EXERCISES:
**1.** In the passage on Emily Dickinson, what does she call the largest need of the intellect?
**2.** Pick up the passage on Emily Dickinson's view of the unknown right after its last sentence and keep writing.

SOURCE EXCERPT:
* start *

Christians were as difficult for her. Emily thought certain people among them profane. “They talk of hallowed things out loud,” she wrote to Higginson, “and embarrass my dog.” The convinced express gratitude for trifles, she thought, while leaving the best unacknowledged. “The unknown is the largest need of the intellect, though for it no one thinks to thank God.”

As a Christian, I find myself in the middle of the debate. Because I cannot write to her, I'll write to us instead. Emily Dickinson’s case for the unseen and unknown ought to be heard. A premature rush to certitude is condemned not only by the poet, but by prophets too. Time and experience are enjoined. Beyond this, there is an aesthetic element to shadows behind the veil. Without a sense of mystery, life is diminished. Emily enjoyed mortality for the dark valley it is. Ignorance, after all, is the greater part of life no matter the spiritual assurance. What is essential to salvation may be discerned—but what is essential to awe and wonder is the unseen presence.

One can see in Emily Dickinson’s writings a brave attempt to restore the unknown to a place of honor in Western religion. With new wine, she burst the bottles of hymnal form from within, adapted biblical imagery to suit her own sense of the sacred, invoked a haunting presence and lived her life in cloistered tribute to the Invisible God. Each contribution deserves a separate consideration.

* end *

RECORDS PROVIDED:
* start *

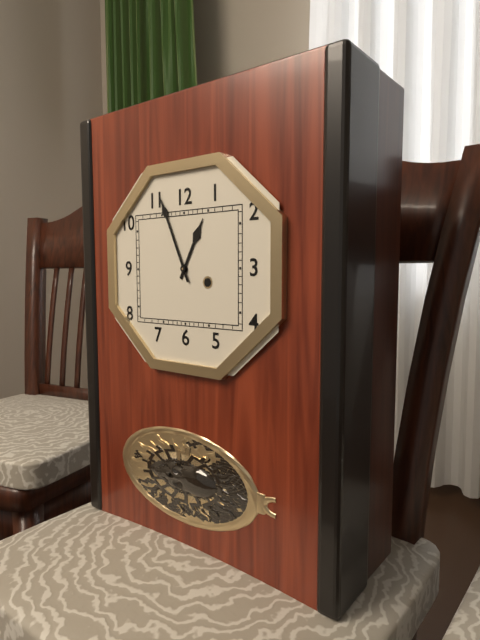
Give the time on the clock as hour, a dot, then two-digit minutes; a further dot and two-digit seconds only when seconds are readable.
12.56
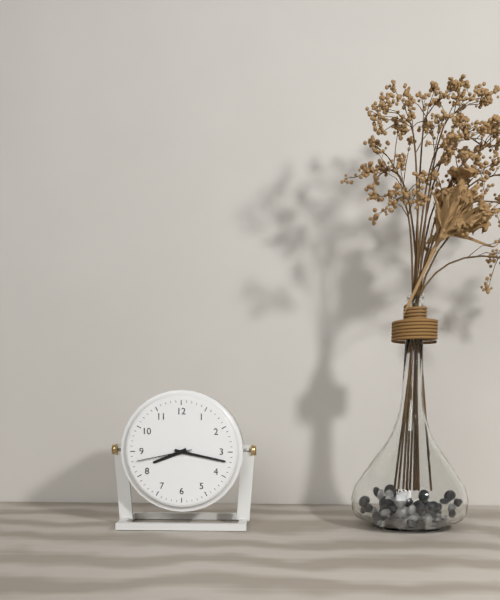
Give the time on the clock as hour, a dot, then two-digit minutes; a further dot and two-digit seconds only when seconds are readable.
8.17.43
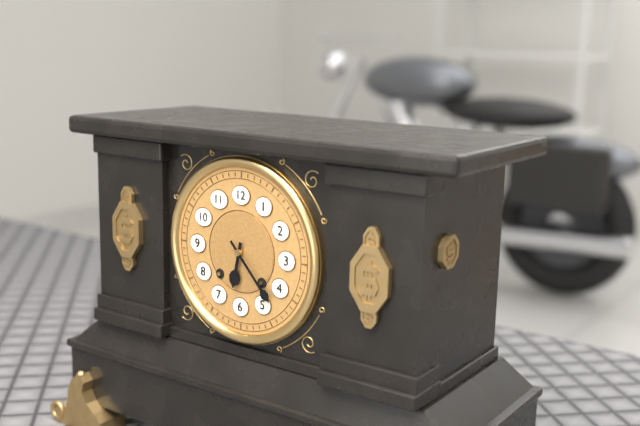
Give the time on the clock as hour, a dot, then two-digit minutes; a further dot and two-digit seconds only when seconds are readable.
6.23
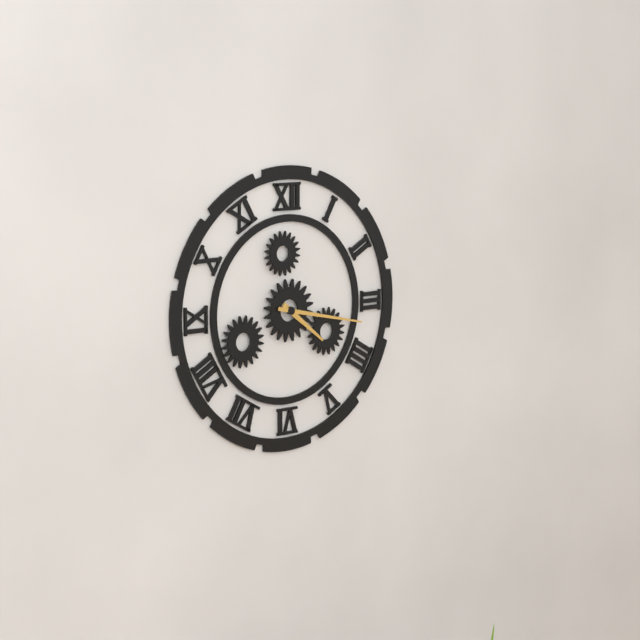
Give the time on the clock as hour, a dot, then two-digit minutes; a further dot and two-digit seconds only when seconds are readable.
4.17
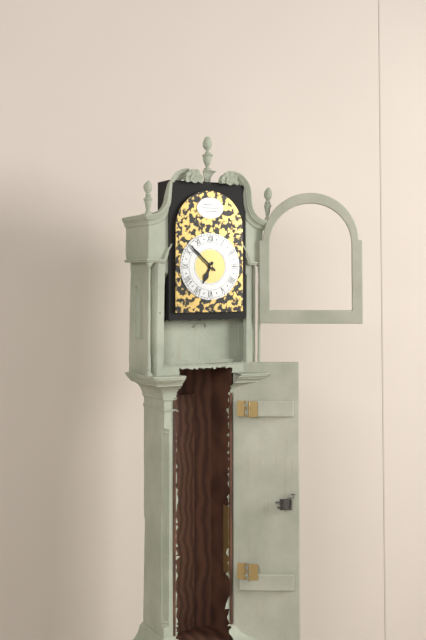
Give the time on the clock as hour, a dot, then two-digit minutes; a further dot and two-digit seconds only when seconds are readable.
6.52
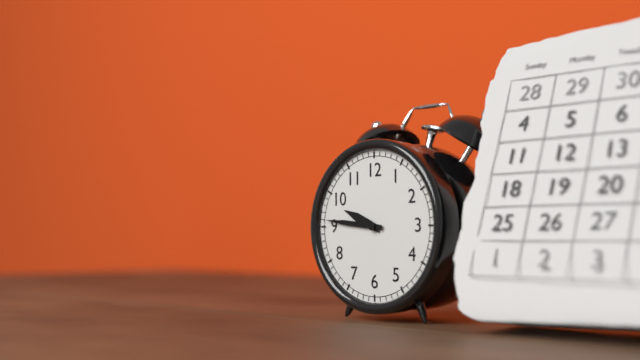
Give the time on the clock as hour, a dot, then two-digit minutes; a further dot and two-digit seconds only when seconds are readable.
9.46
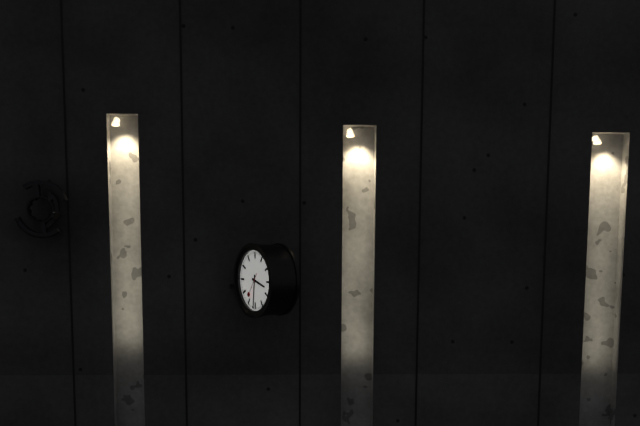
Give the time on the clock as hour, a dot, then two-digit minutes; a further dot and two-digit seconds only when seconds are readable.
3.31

* end *
* start *

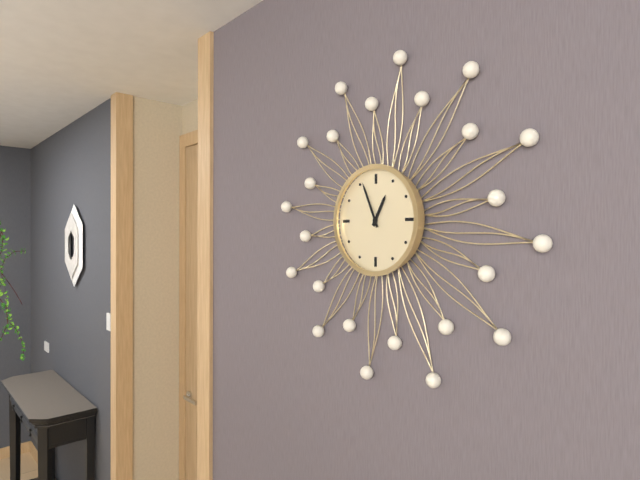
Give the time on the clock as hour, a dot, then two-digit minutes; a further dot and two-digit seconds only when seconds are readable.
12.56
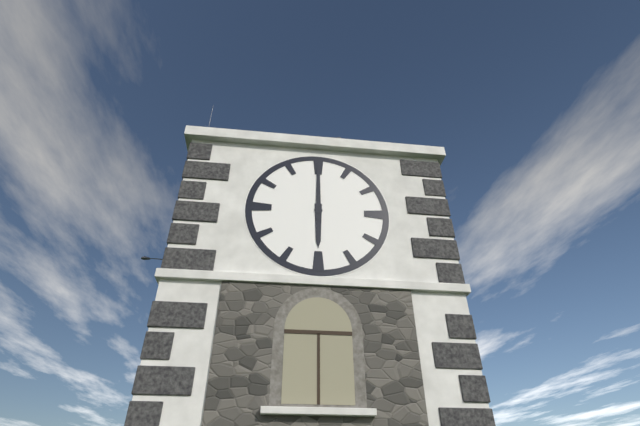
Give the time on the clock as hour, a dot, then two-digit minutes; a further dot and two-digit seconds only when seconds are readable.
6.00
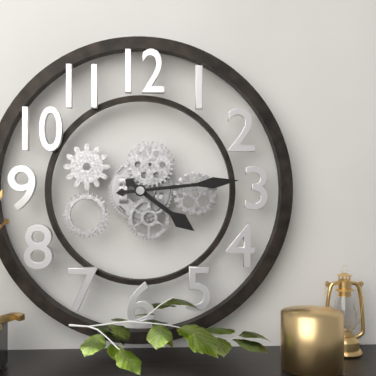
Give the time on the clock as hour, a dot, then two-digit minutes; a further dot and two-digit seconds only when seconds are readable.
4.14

* end *

ANSWERS TO THE EXERCISES:
**1.** The unknown.

**2.**
Hymnal Form

In 1955, Thomas Johnson published a three-volume critical edition of Emily’s poetry. In addition to providing variant textual readings, Johnson’s work restored the poet’s original line constructions. It became clear that Emily had employed the well-worn hymn forms of Isaac Watts as a structure for many of her poems. Given her unconventionality as a poet, Dickinson’s choice of a puritanical construct as an enclosure for her eccentric concepts is significant. Why pour new wine into these old bottles?

Watts made use of a poetic form that established pauses and allowed a congregation of untrained voices to catch their breath. Consider the hymn, “Sweet Is the Work.”

Sweet is the work, my God, my King [pause]
To praise thy name, give thanks and sing, [pause]
To show thy love by morning light, [pause]
And talk of all thy truths at night. [long pause]

Emily Dickinson defied the convenience of the arrangement.

321

Of all the sounds dispatched abroad, [pause]
There’s not a charge to me
Like the old measure in the Boughs – [pause]
That phaseless Melody
The wind does – [pause] working like a Hand,
Whose fingers Comb the Sky –
The quiver down – with tufts of tune – [pause]
Permitted Gods, and me.

This is what Anthony Hecht means when he says that Dickinson “violates the integrity of the hymnal form…with a great deal of force.” We are made to read through the established pauses. Structure is no longer containing content.

I willed my keepsakes – [pause] Signed away
What portion of me be
Assignable – [pause] and then it was
There interposed a Fly –

With blue – uncertain stumbling Buzz –
Between light – and me – [pause]
And then the Windows failed – [pause] and then
I could not see –

(From # 465)

The new wine is bursting old bottles and that is the poet’s point. The unseen and unknown cannot be encased. They are the wild sea for which Emily expressed a preference.

Wild Nights – Wild Nights!
Were I with thee
Wild Nights should be
Our luxury!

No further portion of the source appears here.